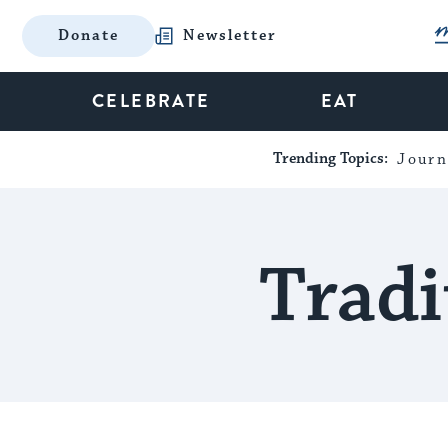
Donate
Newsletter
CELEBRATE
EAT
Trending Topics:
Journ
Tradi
◇ ◇ ◇ ◇
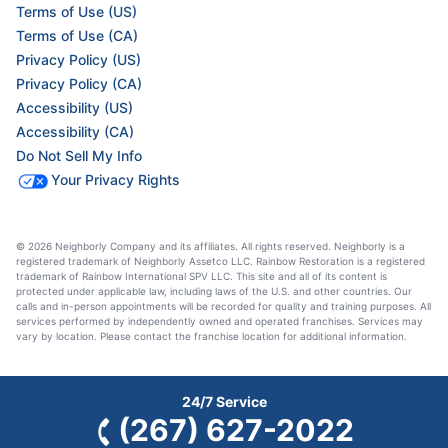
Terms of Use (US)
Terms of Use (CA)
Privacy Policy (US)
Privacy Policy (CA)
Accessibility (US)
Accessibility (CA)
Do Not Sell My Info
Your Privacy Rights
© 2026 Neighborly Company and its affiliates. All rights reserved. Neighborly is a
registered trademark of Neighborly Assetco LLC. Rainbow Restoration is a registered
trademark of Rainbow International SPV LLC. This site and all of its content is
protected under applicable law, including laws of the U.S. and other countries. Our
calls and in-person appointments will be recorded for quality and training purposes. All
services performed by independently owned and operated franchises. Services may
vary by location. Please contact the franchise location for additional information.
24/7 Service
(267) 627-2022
◇ ◇ ◇ ◇
WHAT THE TASK ASKS: The exact lines of the material above starting at the one that contains "Terms of Use (CA)" and ending at the one that contains "trademark of Rainbow" are what to retype; leave out everything else.

REPLY:
Terms of Use (CA)
Privacy Policy (US)
Privacy Policy (CA)
Accessibility (US)
Accessibility (CA)
Do Not Sell My Info
Your Privacy Rights
© 2026 Neighborly Company and its affiliates. All rights reserved. Neighborly is a
registered trademark of Neighborly Assetco LLC. Rainbow Restoration is a registered
trademark of Rainbow International SPV LLC. This site and all of its content is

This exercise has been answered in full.